[[!tag linux debian]]

I got into a discussion recently about what a Linux distribution actually is. To some people, a distro is just a convenient way of source of binaries from which to pick what you install, either on your own computer or when creating an embedded system, or some other specific kind of system. To others it's a way of life, and the realization of the ideals of software freedom. To yet others, a distro is an outdated concept that will go away in the near-ish future, to be replaced by ... something.

Here's my take: a Linux distribution is defined by the following things:

  • It's a specific, chosen set of upstream projects. The selection criteria vary wildly between distros, and may be based on things like purpose, quality, licenses, etc. Debian, for example, chooses pretty much everything that is free software, but a distro targeted at providing NAS devices would choose a much smaller set.
  • It's a set of changes made to the upstream code, and specific configurations of the upstream code, in order make all the software work well together. For example, if the distro supports multiple mail transport agents, they might all need to be patched and configured to store incoming mail the same way by default.
  • It's the tools, processes, policies, and workflows used to develop the distribution.
  • It's the tools provided to the people using the distribution to install and manage their systems.
  • It's the people and companies who develop the distribution and support its users, and their shared values and purpose. This may be a real community, or just the kind of community that exists as a web page.
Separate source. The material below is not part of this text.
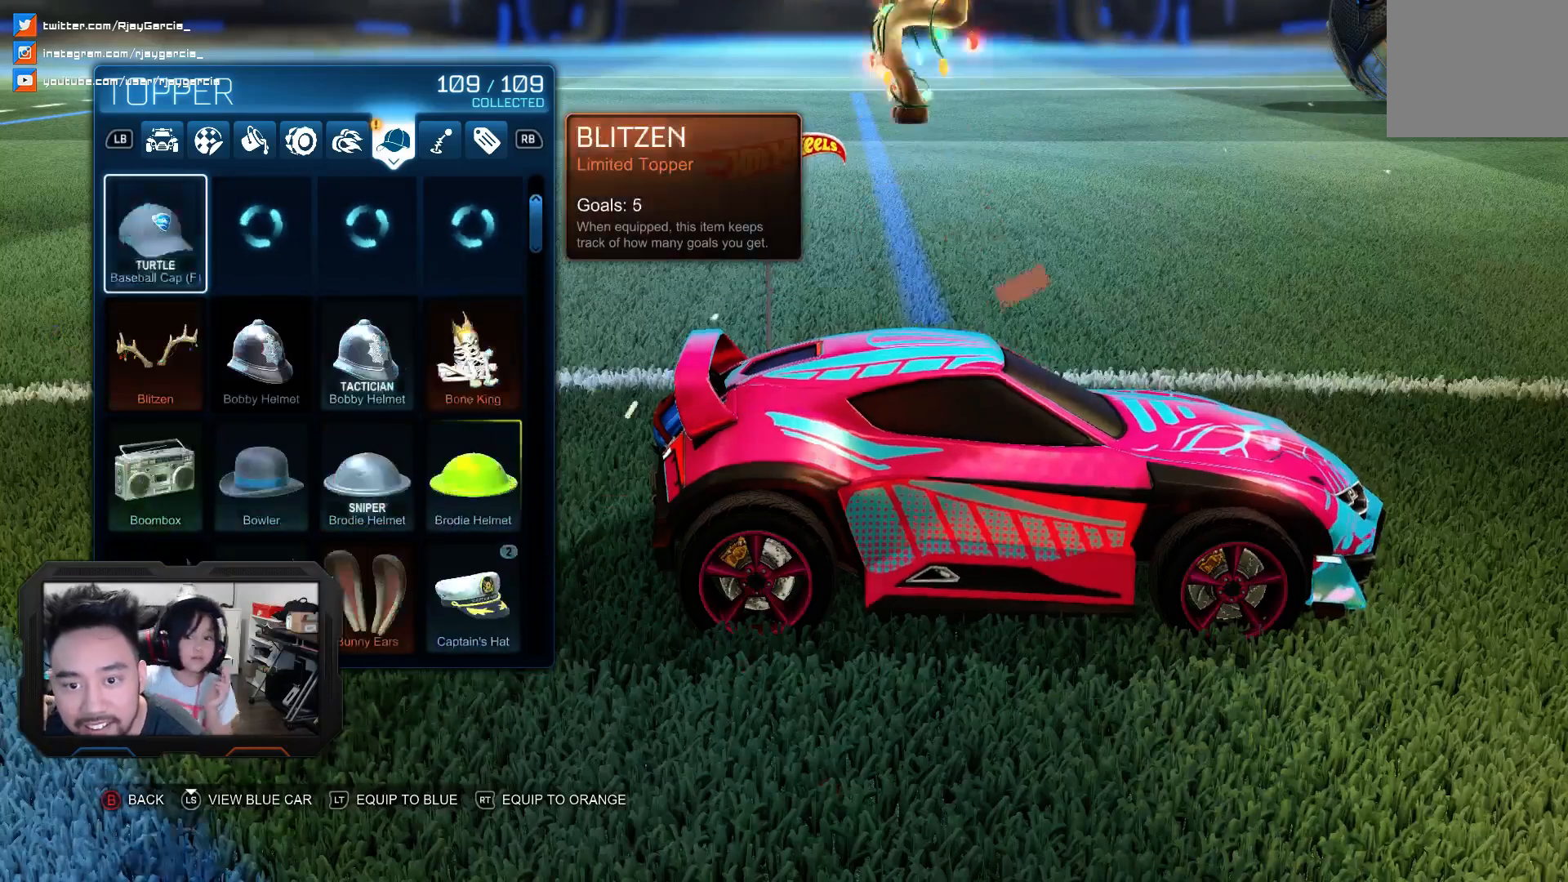
{"dt_ms": 500, "buttons": ["DPAD_UP"], "left_stick": "center", "right_stick": "center", "events": [[100, "DPAD_UP", "up"], [467, "DPAD_UP", "down"]]}
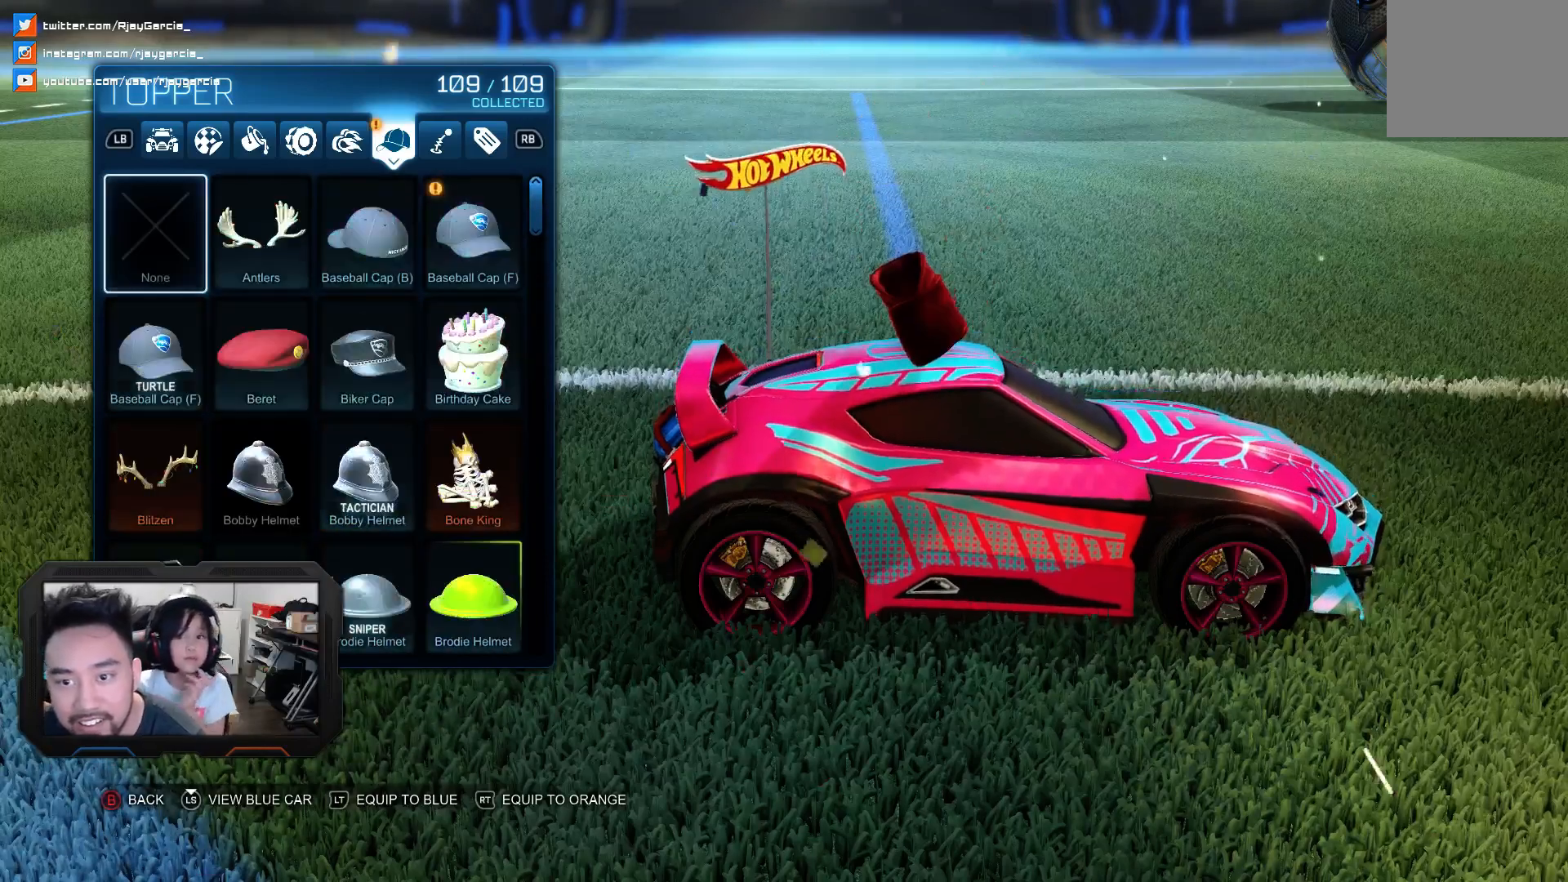
{"dt_ms": 500, "buttons": [], "left_stick": "center", "right_stick": "center", "events": [[67, "DPAD_UP", "up"], [233, "DPAD_RIGHT", "down"], [333, "DPAD_RIGHT", "up"], [400, "DPAD_RIGHT", "down"], [500, "DPAD_RIGHT", "up"]]}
Historically, there has been a lot of variation in all aspects mentioned above. Some of this variation may today be unnecessary. For example, it might be helpful for more distributions to share work on common tools, so that not everyone needs to re-invent and re-implement the same kinds of tools. However, my gut feeling is that due to the inherent interconnectedness of all things, it may be very difficult to have one set of tools to support well all workflows, policies, processes, and communities.

The most important differentiating factors between the various distros are not the tools, but the community values, the perceived purpose of the distro, and the resultant criteria for choosing what to include and the workflow for developing the distro.

Even when two distros use the same tools, there can be a lot of difference in the end result. Fedora and RHEL, for example, use a lot of the same infrastructure, but their purpose is entirely different. Debian and Ubuntu use mostly the same packages, even, and still there's a huge difference between the two distros: one aims at a high quality system based on free software, the other aims to support the business of one particular company.

For this reason, there will always be a lot of Linux distributions around, and that is good.